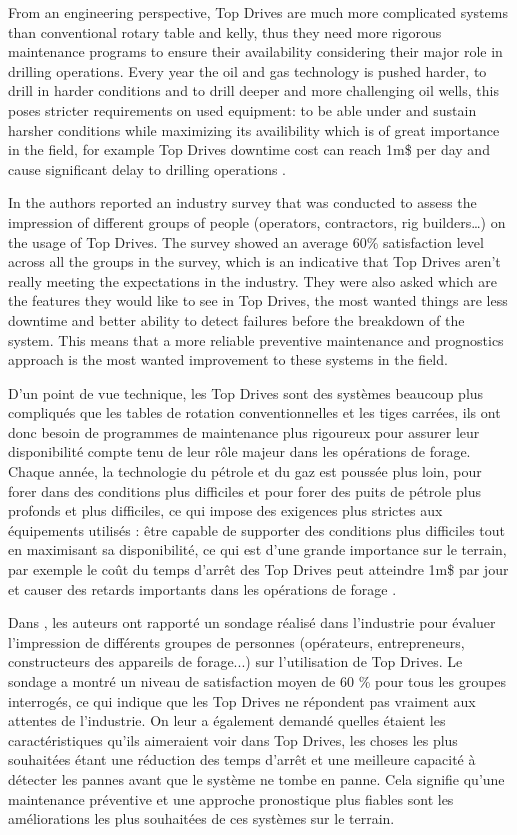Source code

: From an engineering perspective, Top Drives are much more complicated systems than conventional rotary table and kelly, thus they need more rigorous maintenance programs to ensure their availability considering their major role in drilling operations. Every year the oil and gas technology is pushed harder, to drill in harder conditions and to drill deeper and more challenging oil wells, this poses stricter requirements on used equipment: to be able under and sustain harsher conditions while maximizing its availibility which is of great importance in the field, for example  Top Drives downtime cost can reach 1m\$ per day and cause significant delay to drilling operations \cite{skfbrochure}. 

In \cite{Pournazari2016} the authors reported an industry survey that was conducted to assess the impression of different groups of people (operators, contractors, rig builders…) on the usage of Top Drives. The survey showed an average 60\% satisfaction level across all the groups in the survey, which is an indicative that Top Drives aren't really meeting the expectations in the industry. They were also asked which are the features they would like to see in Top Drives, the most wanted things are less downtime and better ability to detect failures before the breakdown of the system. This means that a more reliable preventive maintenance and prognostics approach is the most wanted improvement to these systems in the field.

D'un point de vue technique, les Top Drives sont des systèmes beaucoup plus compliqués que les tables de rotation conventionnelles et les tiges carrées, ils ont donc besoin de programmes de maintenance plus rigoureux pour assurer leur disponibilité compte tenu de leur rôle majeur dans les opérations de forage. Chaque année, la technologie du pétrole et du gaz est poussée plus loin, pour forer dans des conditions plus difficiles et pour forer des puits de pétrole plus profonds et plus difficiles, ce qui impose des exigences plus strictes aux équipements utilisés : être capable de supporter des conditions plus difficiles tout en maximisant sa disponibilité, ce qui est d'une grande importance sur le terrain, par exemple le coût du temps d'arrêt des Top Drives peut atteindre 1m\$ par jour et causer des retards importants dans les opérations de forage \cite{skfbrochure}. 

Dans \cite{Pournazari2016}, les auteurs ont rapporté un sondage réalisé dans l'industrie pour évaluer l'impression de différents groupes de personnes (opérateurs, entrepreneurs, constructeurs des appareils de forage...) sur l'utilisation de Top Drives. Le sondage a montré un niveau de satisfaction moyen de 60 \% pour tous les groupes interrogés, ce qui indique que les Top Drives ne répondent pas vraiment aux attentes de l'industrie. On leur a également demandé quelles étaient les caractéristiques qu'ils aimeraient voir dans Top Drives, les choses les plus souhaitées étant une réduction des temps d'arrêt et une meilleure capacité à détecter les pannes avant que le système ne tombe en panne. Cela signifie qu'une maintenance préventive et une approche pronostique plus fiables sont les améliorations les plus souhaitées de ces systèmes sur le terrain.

--

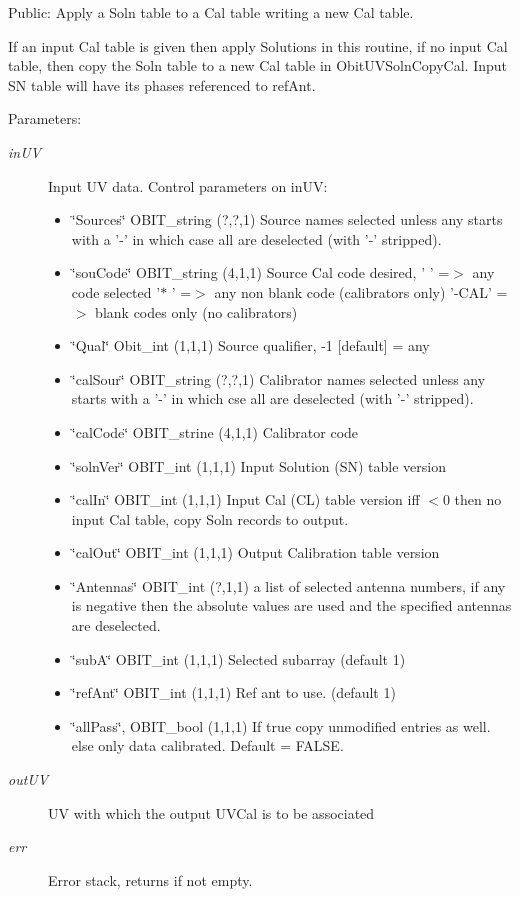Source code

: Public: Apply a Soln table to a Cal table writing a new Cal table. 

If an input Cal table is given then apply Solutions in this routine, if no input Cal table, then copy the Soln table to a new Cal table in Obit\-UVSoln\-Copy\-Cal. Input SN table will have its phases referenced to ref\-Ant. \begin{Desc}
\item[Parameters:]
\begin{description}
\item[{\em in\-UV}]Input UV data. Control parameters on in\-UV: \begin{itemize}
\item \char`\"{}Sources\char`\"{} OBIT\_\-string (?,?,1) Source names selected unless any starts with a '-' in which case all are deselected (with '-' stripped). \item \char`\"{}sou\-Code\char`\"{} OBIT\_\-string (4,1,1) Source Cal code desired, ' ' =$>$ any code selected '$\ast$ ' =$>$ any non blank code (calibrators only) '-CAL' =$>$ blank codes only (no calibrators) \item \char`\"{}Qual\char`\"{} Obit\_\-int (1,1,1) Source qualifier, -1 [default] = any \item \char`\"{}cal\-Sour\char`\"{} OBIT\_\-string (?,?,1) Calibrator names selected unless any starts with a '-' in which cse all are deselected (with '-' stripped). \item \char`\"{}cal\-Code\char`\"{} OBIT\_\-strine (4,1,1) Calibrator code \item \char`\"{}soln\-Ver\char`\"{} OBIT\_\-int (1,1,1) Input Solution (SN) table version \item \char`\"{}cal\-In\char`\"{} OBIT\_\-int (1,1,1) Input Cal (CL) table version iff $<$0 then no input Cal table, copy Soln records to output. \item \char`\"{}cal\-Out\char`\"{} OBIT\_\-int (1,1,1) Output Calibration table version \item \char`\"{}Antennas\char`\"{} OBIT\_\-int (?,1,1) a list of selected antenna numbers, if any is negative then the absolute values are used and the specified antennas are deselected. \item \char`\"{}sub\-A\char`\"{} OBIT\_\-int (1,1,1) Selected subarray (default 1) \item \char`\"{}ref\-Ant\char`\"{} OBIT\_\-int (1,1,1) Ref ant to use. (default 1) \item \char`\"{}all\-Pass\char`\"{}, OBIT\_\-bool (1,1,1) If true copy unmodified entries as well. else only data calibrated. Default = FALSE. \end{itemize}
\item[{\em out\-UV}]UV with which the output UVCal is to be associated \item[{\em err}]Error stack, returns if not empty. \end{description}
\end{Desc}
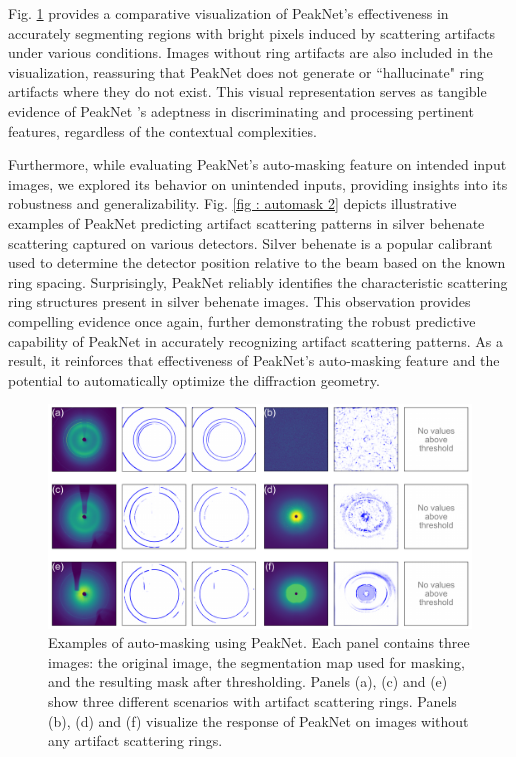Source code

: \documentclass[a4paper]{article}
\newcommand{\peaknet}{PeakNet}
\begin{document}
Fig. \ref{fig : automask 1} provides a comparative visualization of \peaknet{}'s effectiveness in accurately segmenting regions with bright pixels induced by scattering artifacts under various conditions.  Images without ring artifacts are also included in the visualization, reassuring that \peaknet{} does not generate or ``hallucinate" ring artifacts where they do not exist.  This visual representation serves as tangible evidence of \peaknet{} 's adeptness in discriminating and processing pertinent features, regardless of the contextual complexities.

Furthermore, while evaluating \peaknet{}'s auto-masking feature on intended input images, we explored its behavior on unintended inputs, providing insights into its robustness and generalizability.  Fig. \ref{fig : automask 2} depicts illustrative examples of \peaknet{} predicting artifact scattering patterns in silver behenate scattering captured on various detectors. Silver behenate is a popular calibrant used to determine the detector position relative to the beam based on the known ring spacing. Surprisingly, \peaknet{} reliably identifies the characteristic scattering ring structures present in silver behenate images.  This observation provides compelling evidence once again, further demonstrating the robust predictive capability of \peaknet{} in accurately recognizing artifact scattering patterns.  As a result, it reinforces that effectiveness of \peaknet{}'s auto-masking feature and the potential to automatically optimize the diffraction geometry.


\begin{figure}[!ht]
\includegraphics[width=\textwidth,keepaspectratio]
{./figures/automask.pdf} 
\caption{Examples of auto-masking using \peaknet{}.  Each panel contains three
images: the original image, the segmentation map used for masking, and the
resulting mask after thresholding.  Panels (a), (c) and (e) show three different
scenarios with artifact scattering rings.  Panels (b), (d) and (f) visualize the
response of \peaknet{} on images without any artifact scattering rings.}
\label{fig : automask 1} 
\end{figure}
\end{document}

--

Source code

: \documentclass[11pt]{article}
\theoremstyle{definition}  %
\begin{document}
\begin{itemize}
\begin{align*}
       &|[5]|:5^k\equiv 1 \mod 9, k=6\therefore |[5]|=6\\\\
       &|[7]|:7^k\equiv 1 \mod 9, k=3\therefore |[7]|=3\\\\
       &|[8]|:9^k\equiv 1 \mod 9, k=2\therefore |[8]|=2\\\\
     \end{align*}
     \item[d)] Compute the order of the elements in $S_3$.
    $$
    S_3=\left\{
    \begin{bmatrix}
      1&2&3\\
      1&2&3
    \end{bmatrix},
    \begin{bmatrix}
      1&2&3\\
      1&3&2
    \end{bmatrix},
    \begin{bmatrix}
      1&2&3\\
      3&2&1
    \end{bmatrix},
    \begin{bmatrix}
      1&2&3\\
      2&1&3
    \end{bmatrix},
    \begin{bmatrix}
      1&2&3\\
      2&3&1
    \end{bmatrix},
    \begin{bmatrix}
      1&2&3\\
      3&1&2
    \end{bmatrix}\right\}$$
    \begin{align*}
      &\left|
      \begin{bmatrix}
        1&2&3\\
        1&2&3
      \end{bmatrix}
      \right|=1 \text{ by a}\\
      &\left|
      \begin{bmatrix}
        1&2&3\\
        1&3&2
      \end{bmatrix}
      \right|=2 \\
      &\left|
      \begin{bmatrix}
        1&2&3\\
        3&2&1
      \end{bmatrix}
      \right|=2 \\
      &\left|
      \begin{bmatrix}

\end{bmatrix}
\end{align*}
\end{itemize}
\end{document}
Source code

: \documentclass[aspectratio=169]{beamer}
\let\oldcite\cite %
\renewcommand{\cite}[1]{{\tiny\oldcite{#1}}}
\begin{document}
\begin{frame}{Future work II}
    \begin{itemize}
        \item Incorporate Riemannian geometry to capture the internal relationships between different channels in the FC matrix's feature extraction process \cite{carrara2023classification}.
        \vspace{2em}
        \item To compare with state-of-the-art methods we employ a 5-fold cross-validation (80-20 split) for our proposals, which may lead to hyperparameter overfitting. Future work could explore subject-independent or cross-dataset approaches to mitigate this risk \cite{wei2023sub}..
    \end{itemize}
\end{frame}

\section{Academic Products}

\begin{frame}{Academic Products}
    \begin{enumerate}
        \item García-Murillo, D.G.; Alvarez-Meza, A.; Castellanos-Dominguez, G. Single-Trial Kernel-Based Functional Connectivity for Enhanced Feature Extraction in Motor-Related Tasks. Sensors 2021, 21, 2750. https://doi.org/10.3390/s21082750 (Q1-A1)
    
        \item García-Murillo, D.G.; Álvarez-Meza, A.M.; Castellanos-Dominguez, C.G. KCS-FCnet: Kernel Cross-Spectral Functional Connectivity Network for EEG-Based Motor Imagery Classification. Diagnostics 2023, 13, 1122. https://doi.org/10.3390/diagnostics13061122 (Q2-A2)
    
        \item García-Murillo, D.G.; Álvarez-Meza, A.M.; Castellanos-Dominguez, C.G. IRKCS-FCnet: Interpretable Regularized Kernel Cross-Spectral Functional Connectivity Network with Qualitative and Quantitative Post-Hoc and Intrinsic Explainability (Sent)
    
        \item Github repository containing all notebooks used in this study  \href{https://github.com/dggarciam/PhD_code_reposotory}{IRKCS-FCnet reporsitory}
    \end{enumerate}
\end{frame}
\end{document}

--

• _INSTRUCTIONS TO FOLLOW_
Search the material above for the string "documentclass", and copy every line in which it turns up.

• _ANSWER FOR THE TASK_
: \documentclass[a4paper]{article}
: \documentclass[11pt]{article}
: \documentclass[aspectratio=169]{beamer}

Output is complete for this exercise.